# DOCUMENT
One of the most memorable scenes in Spielberg's movie occurs when
Schindler, played by Liam Neeson, confers with kindly clerk Itzhak Stern
(Ben Kinglsey) about which names to put on a list of Jews to be saved from
the Plaszow labor camp near Krakow, Poland.

The Nazis had given Schindler permission to take 700 Jewish men and 300
women from the Krakow plant to a new one in Brunnlitz near his hometown in
Czechoslovakia.

But in reality, the list was composed while Schindler was behind bars,
accused of bribing the commandant of the labor camp, Amon Goth.

In addition, Stern did not write the list. According to Crowe's book, it
was drawn up by a far less sympathetic individual _ a Jew named Marcel
Goldberg who worked for the German non-commissioned officer in charge of
transport at the camp.

It was a common practice for the SS to use Jews as administrators at
camps.

Schindler had passed on word of some general groups of people he wanted
included, but Goldberg composed the actual list.

"So the question among the Jews became, how do you get on Goldberg's
list?" Crowe says.

Crowe believes Goldberg selected people with pre-war connections and those
whom his family knew.

In addition, the decision made at Plaszow about who to put on the list was
not final. During a stop at a camp called Gross Rosen for processing, 20
to 25 Plaszow men were removed from the list and left behind, replaced by
Jews from Gross Rosen.

# RECORD LIST
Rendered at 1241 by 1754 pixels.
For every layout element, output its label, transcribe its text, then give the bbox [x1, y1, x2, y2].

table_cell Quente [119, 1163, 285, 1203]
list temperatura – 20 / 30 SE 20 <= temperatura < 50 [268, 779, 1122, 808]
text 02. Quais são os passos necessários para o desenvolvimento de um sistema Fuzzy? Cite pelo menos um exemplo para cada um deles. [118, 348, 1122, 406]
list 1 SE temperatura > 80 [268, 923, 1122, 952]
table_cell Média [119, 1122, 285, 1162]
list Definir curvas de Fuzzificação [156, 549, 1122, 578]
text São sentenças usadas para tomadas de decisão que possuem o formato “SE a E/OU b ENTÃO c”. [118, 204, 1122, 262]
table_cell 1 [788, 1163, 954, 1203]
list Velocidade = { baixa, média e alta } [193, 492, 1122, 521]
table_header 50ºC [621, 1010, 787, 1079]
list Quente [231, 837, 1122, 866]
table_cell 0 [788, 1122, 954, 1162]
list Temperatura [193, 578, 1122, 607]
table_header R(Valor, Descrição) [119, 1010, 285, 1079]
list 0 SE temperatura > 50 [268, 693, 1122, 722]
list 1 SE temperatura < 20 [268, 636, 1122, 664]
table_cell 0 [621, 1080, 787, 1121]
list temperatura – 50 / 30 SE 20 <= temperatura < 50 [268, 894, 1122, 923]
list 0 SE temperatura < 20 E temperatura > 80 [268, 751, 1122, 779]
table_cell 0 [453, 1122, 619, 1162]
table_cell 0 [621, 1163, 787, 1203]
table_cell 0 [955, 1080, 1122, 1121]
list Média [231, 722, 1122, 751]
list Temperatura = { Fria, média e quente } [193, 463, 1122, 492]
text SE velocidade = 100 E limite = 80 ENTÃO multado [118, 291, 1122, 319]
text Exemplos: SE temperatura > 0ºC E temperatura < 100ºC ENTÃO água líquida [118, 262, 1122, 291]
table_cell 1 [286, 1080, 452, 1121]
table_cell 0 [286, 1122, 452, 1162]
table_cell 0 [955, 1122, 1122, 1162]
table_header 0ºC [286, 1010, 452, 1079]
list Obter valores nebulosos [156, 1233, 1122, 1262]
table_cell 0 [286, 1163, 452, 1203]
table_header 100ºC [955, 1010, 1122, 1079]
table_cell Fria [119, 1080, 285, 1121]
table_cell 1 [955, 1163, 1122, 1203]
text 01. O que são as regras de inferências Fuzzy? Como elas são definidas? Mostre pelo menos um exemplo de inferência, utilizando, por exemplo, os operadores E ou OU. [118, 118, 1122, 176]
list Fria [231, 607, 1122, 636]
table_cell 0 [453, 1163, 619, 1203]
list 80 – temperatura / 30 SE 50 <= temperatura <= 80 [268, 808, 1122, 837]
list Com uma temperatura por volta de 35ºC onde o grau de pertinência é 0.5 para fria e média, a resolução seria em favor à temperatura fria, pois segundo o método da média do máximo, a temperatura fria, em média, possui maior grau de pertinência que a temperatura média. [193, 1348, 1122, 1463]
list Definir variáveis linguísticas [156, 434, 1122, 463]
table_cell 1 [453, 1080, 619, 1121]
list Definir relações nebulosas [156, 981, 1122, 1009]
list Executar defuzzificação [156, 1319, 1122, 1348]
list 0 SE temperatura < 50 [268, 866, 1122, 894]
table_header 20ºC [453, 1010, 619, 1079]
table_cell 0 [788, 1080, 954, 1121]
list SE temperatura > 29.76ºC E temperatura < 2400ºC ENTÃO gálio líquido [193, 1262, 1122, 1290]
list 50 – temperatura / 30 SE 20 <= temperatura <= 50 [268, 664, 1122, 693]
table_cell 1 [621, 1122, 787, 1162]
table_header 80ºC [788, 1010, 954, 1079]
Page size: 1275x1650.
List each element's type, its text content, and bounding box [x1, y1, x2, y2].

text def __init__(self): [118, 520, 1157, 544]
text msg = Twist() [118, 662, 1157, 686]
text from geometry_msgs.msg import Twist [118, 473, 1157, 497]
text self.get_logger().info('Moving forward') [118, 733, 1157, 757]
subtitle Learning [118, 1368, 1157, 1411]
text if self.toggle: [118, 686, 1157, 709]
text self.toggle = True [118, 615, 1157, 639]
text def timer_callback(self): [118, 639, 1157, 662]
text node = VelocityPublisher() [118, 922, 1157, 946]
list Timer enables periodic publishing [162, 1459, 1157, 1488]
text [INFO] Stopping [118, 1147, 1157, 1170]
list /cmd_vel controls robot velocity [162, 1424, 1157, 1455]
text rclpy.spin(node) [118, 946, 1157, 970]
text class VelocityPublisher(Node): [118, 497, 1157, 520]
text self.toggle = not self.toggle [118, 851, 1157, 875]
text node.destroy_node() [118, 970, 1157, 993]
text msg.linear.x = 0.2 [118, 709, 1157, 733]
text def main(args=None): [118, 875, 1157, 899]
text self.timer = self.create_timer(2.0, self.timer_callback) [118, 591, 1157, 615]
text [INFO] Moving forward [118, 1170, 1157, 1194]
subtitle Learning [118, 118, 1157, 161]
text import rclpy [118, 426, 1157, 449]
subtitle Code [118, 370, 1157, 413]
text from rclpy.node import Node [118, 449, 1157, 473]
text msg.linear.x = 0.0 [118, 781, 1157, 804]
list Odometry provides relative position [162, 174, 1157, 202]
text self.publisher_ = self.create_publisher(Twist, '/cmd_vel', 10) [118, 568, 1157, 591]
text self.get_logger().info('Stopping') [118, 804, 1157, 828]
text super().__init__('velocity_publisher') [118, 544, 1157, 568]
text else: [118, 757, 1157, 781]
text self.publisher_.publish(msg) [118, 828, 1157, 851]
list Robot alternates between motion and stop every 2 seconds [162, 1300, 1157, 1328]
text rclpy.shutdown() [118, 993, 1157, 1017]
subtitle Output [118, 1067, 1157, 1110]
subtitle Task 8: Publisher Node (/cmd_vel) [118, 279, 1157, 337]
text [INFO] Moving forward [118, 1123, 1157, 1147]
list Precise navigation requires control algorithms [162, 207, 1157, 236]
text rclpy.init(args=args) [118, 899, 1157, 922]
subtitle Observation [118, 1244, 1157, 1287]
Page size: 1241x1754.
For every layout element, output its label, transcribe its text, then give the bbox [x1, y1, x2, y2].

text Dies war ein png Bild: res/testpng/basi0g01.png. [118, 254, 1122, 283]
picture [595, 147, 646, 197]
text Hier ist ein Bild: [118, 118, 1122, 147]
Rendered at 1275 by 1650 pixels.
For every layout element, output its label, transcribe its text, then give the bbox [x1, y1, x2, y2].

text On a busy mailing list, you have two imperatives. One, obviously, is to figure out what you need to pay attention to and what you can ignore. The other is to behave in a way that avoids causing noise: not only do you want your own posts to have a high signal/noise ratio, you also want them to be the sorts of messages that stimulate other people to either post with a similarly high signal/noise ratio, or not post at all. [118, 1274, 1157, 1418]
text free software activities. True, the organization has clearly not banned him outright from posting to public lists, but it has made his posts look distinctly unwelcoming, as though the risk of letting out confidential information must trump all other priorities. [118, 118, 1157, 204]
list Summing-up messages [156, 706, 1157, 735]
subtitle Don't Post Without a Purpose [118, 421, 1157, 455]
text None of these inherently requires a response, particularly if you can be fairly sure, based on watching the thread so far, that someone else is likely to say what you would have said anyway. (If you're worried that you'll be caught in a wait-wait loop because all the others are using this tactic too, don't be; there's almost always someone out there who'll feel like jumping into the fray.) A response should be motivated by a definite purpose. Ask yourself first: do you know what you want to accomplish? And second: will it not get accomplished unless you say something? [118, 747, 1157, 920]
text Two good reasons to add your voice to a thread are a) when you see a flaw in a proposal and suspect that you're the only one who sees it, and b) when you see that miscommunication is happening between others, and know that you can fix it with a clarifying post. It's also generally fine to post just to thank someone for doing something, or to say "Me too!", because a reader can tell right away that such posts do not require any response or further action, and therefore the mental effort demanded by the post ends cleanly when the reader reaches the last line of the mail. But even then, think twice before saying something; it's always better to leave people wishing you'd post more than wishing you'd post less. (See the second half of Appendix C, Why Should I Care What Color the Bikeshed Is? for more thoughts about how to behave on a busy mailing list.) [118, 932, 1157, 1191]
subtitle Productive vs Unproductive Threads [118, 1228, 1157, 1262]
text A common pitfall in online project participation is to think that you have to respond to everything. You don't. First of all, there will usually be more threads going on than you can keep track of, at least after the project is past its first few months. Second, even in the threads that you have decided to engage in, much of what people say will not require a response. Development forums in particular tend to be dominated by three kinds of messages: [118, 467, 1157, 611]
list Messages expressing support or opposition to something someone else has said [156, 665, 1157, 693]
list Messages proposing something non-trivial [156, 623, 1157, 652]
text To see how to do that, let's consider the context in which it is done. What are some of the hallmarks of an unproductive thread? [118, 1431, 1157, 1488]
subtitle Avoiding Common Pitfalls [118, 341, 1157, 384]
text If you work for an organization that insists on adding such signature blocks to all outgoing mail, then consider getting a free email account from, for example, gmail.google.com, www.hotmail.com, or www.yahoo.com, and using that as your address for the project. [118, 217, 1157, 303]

# EXERCISE DETAILS
According to the passage on Schindler's list, who actually drew up the list? The data stands apart from the passage on Schindler's list.

# SOLUTION BELOW
Marcel Goldberg, a Jew who worked for the German non-commissioned officer in charge of transport at the camp.